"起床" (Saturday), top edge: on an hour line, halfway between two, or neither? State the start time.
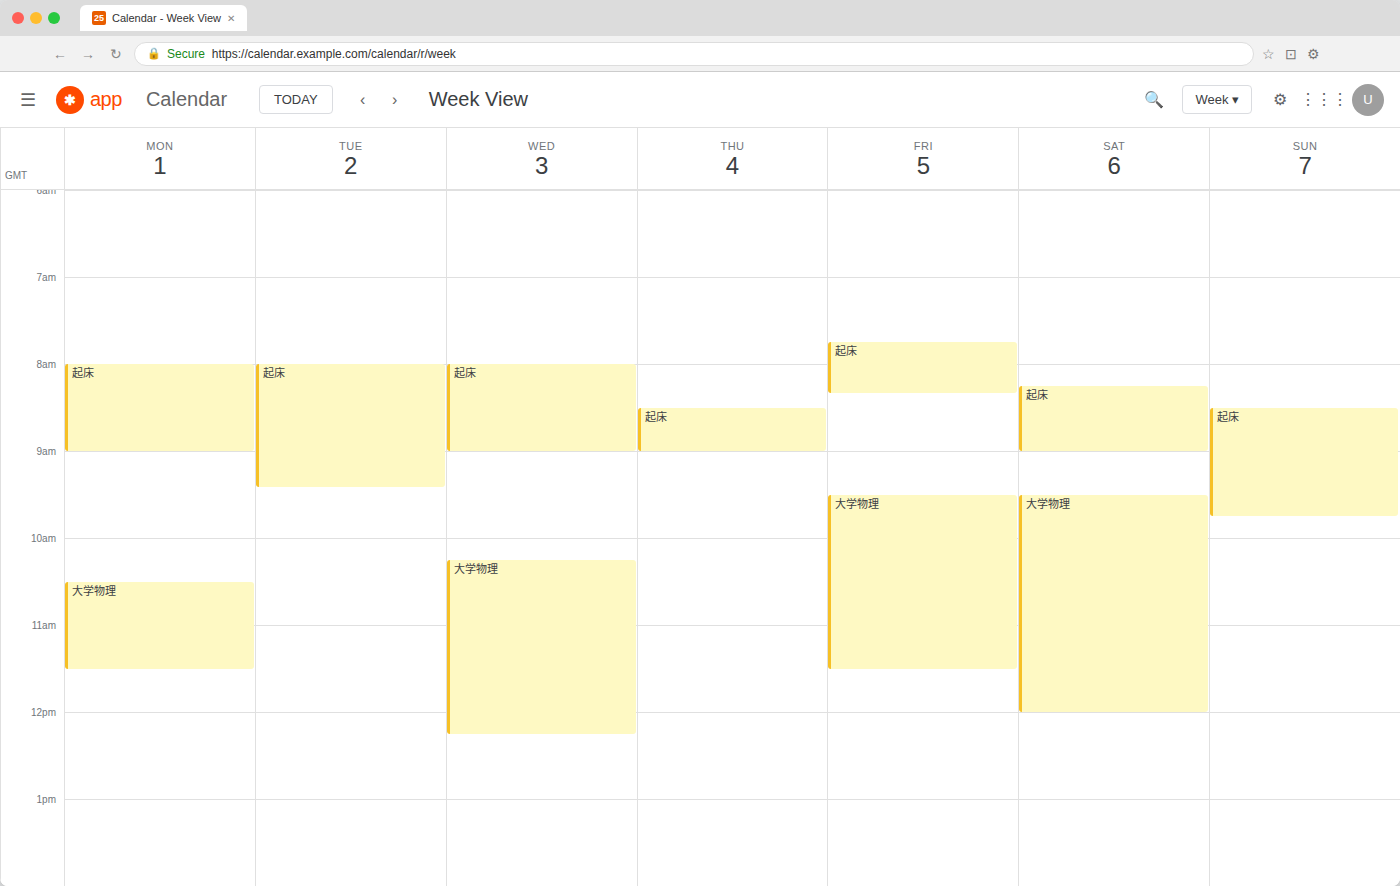
8:15 AM -- neither: a quarter of the way from the 8 AM line to the 9 AM line.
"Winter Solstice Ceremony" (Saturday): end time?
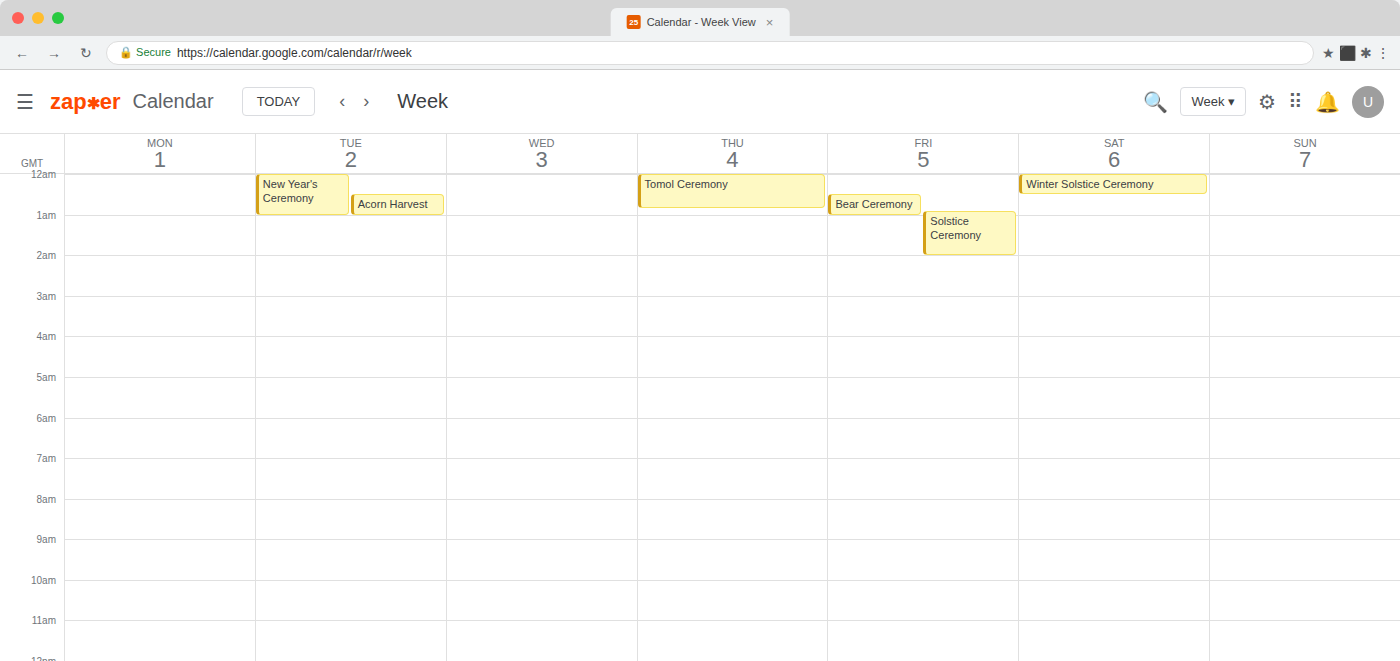
12:30 AM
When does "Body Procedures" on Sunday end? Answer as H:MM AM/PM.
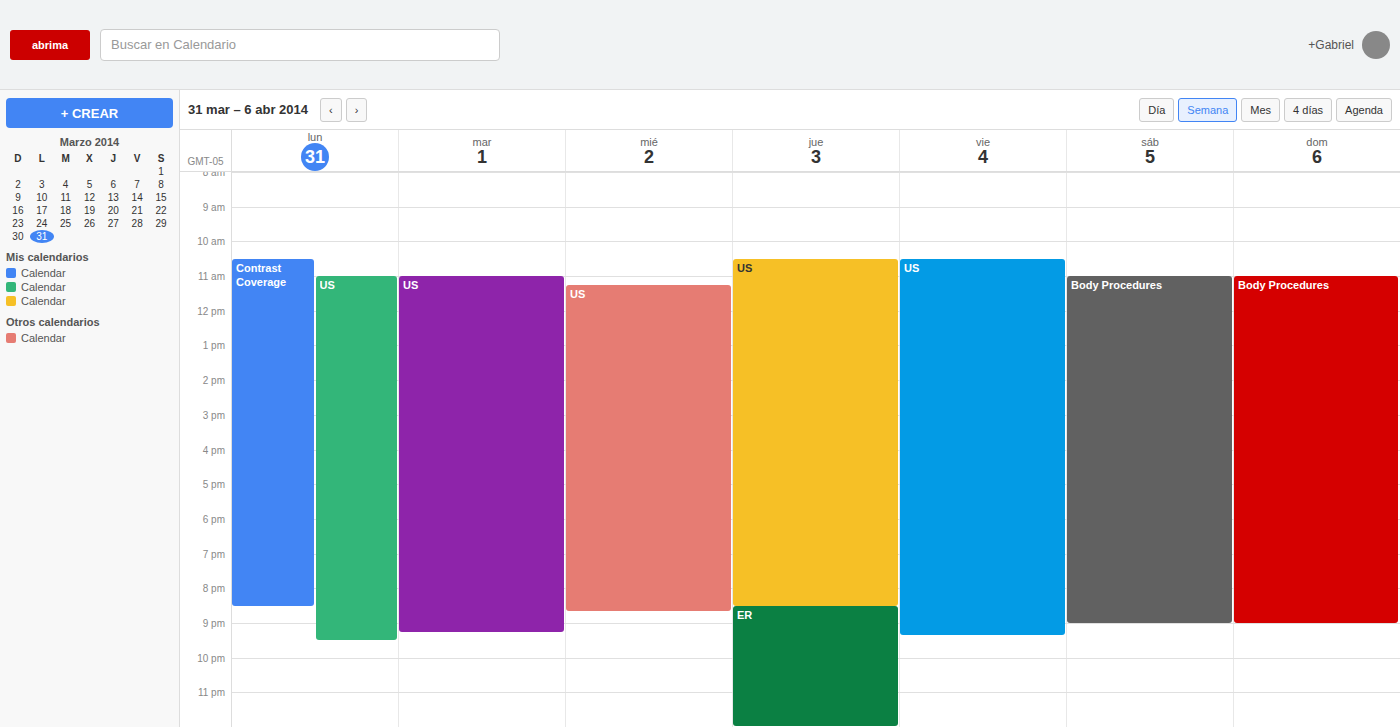
9:00 PM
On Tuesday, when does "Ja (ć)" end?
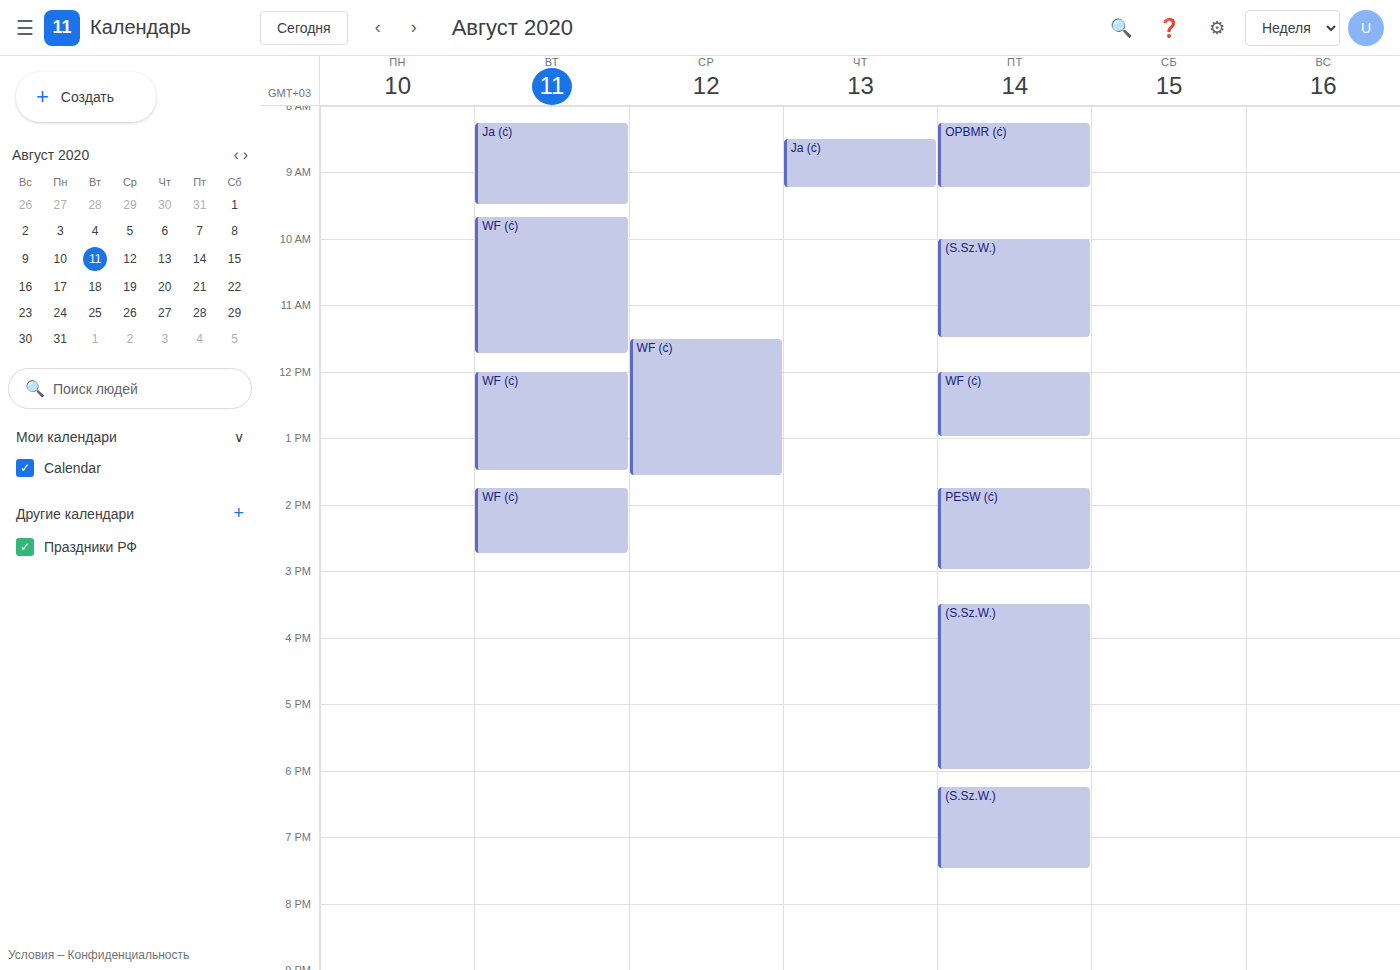
9:30 AM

_____

Rewrite all of the lines above, putting "finish" wherever "end" appears and changing nothing else. Omit the pictures.

"起床" (Saturday), top edge: on an hour line, halfway between two, or neither? State the start time.
8:15 AM -- neither: a quarter of the way from the 8 AM line to the 9 AM line.
"Winter Solstice Ceremony" (Saturday): finish time?
12:30 AM
When does "Body Procedures" on Sunday finish? Answer as H:MM AM/PM.
9:00 PM
On Tuesday, when does "Ja (ć)" finish?
9:30 AM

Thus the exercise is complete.